Inhibition of human immunodeficiency virus (HIV-1/HTLV-IIIBa-L) replication in fresh and cultured human peripheral blood monocytes/macrophages by azidothymidine and related 2',3'-dideoxynucleosides

Because of the probable role of HIV-infected monocyte/macrophages in the pathogenesis and progression of AIDS, it is essential that antiretroviral therapy address viral replication in cells of this lineage. Several dideoxynucleosides have been shown to have potent in vitro and, in the case of 3'-azido-2',3'-dideoxythymidine (AZT) and 2',3'-dideoxycytidine (ddC), in vivo activity against HIV. However, because these compounds must be phosphorylated (activated) in target cells, and because monocyte/macrophages may have levels of kinases that differ from those in lymphocytes, we investigated the capacity of these drugs to suppress HIV replication in monocyte/macrophages using HIV-1/HTLV-IIIBa-L (a monocytotropic isolate).
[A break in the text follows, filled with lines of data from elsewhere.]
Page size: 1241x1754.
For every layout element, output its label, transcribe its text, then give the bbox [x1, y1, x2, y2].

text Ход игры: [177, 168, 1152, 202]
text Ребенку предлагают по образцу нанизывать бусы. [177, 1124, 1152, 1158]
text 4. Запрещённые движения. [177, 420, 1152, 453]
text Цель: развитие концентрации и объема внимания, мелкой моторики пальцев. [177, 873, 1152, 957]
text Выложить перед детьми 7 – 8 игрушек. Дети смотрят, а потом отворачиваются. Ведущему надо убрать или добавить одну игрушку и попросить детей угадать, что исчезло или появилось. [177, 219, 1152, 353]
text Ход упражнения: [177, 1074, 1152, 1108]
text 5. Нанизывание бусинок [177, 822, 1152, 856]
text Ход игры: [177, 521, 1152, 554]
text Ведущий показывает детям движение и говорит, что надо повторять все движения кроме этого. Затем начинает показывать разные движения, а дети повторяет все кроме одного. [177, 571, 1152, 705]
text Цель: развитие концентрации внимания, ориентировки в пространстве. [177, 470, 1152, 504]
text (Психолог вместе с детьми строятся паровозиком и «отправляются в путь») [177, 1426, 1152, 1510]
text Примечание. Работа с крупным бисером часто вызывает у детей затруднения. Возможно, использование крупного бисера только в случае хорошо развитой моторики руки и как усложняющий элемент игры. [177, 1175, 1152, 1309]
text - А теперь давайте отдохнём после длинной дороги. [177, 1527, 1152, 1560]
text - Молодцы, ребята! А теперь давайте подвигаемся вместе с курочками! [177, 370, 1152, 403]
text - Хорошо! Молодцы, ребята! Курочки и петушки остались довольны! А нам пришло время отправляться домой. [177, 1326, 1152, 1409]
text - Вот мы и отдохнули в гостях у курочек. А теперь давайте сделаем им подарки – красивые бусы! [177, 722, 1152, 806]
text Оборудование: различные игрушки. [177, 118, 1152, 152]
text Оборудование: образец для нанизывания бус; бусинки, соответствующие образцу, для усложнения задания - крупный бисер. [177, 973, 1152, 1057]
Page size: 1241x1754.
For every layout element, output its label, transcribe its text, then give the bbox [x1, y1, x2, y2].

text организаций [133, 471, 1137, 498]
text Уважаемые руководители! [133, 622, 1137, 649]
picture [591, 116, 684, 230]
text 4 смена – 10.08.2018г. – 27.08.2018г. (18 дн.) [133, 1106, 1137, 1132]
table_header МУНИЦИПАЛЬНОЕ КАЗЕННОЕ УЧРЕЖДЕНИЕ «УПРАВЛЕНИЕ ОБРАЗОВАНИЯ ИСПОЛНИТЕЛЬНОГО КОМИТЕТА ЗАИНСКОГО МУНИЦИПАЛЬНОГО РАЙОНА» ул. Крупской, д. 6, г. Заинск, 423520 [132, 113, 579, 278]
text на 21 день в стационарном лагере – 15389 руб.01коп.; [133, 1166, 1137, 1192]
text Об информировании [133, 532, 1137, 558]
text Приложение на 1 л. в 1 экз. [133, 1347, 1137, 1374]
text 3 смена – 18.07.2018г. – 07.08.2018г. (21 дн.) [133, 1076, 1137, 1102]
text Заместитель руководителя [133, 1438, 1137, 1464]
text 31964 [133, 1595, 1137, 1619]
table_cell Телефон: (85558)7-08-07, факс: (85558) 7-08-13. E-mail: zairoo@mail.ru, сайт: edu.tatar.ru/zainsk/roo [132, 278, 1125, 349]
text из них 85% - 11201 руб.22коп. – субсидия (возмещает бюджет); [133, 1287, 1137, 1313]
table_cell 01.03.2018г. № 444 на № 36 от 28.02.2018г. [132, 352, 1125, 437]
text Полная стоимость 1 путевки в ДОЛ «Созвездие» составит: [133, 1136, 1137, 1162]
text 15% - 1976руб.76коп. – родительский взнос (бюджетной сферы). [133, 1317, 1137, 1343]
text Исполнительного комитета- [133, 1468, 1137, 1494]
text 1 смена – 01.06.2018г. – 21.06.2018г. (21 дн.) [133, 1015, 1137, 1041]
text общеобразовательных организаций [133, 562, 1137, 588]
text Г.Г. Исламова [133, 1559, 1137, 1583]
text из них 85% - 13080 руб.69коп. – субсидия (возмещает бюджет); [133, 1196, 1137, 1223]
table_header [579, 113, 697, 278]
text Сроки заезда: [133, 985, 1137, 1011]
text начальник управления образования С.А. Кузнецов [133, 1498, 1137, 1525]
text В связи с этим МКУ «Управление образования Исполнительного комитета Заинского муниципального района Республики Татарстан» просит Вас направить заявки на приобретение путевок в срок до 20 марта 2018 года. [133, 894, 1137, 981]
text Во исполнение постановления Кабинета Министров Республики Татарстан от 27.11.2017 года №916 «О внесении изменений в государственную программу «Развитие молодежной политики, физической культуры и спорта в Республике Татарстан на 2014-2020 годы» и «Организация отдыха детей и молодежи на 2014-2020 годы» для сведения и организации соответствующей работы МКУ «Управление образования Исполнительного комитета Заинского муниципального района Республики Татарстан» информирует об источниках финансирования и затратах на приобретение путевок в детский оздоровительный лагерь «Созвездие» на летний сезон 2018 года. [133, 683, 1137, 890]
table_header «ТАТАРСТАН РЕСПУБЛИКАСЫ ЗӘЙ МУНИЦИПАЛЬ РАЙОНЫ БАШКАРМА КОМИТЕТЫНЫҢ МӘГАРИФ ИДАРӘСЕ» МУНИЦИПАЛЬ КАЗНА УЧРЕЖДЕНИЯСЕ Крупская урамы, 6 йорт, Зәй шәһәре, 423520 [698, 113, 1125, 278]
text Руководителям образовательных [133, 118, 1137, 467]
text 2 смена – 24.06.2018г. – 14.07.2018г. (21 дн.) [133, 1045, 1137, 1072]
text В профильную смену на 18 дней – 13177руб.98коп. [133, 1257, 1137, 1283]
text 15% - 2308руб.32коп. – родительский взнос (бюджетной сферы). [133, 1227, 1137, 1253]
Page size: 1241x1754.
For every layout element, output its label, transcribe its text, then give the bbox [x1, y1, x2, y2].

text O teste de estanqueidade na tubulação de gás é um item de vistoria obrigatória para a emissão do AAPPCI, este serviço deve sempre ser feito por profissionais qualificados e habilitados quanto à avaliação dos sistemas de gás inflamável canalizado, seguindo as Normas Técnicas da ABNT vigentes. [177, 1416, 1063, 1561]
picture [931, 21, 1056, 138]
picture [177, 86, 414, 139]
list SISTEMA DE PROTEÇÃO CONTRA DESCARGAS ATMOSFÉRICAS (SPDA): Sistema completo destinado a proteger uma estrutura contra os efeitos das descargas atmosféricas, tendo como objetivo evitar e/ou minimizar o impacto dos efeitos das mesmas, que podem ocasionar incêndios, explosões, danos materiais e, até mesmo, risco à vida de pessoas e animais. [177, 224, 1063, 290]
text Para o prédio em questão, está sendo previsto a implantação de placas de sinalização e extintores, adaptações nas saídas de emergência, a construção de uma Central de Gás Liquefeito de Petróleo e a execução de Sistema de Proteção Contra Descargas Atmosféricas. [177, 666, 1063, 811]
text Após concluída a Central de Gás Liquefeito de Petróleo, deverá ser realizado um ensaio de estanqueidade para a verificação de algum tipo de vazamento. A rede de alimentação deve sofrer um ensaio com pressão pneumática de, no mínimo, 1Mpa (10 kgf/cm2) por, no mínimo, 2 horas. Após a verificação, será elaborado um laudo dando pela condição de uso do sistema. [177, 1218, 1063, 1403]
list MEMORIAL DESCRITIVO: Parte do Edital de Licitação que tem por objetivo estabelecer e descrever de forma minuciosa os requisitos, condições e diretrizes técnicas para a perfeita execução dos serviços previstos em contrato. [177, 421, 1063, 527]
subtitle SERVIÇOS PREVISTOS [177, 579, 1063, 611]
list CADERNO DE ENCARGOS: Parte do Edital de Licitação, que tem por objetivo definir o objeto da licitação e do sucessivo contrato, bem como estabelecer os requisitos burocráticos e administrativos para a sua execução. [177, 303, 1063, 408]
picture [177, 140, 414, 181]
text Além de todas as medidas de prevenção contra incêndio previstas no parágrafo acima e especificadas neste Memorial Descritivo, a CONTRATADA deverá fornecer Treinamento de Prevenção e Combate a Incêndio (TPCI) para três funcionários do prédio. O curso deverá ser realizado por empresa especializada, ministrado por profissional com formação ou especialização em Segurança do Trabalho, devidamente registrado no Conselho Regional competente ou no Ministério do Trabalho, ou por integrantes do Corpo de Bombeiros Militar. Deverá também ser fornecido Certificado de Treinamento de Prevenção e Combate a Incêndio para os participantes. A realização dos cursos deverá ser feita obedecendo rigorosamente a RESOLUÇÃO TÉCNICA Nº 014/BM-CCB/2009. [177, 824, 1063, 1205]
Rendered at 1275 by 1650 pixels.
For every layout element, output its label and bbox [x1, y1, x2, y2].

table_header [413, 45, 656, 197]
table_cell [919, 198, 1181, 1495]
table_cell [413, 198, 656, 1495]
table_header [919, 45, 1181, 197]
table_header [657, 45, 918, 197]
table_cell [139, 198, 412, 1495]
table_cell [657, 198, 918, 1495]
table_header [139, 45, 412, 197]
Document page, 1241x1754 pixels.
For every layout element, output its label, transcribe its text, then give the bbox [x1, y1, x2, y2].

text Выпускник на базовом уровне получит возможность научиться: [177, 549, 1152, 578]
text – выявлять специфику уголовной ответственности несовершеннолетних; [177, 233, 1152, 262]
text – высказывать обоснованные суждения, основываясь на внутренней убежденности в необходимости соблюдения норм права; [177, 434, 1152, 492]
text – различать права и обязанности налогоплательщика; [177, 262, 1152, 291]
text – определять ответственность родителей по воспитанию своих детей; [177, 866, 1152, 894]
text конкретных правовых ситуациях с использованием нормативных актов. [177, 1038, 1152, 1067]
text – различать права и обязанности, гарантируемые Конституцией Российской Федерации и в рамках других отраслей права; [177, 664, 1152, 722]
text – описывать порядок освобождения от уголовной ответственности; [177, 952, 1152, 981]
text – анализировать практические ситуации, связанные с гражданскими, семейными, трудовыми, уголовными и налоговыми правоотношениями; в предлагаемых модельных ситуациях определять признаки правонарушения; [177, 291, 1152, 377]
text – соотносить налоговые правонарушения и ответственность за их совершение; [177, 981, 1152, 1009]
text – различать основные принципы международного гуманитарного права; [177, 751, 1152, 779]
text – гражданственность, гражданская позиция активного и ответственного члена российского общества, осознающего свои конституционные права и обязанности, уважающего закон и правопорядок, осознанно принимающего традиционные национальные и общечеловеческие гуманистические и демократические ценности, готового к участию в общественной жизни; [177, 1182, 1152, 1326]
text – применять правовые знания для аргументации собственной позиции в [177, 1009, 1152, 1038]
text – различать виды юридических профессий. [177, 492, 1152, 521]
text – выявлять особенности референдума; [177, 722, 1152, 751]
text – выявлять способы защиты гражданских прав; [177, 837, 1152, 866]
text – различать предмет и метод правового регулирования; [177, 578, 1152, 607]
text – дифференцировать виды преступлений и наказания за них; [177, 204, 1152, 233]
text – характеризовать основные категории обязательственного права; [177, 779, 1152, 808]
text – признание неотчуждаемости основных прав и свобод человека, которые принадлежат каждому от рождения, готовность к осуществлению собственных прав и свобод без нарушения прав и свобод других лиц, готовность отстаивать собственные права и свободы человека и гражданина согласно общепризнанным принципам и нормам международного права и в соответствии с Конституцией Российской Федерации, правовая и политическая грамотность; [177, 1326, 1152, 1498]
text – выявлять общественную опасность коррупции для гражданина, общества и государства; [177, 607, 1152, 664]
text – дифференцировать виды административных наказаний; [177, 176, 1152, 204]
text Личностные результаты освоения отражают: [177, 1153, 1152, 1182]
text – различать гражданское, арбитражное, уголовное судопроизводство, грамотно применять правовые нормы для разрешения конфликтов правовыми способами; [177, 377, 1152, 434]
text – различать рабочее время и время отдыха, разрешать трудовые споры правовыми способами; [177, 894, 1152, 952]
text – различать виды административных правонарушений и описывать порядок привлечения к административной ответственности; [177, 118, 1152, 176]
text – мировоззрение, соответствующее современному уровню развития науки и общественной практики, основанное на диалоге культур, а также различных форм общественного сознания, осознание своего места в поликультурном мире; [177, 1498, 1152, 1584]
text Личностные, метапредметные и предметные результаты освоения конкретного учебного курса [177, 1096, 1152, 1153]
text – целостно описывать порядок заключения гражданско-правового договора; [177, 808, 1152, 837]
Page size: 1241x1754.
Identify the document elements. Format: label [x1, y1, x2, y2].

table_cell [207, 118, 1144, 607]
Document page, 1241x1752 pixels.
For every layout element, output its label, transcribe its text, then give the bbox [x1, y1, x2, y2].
In the present study, we observed that HTLV-IIIBa-L replication in fresh human peripheral blood monocyte/macrophages was suppressed by each of three dideoxynucleosides: 3'-azido-2',3'-dideoxythymidine (AZT), 2',3'-dideoxycytidine (ddC), and 2',3'-dideoxyadenosine (ddA). Similar results were observed in 5-d-cultured monocyte/macrophages, although higher concentrations of the drugs were required. We then studied the metabolism of AZT and ddC in such cells. The phosphorylation of ddC to a triphosphate moiety was somewhat decreased in monocyte/macrophages as compared with H9 T cells. On the other hand, the phosphorylation of AZT in monocyte/macrophages was markedly decreased to 25% or less of the level in T cells. However, when we examined the level of the normal endogenous 2'-deoxynucleoside triphosphate pools, which compete with 2',3'-dideoxynucleoside triphosphate for viral reverse transcriptase, we found that the level of 2'-deoxycytidine-triphosphate (dCTP) was six- to eightfold reduced, and that of 2'-deoxythymidine-triphosphate (dTTP) was only a small fraction of that found in T cell lines. These results suggest that the ratio of dideoxynucleoside triphosphate to normal deoxynucleoside triphosphate is a crucial factor in determining the antiviral activity of dideoxynucleosides in HIV target cells, and that the lower levels of dTTP may account for the antiretroviral activity of AZT in the face of inefficient phosphorylation of this compound.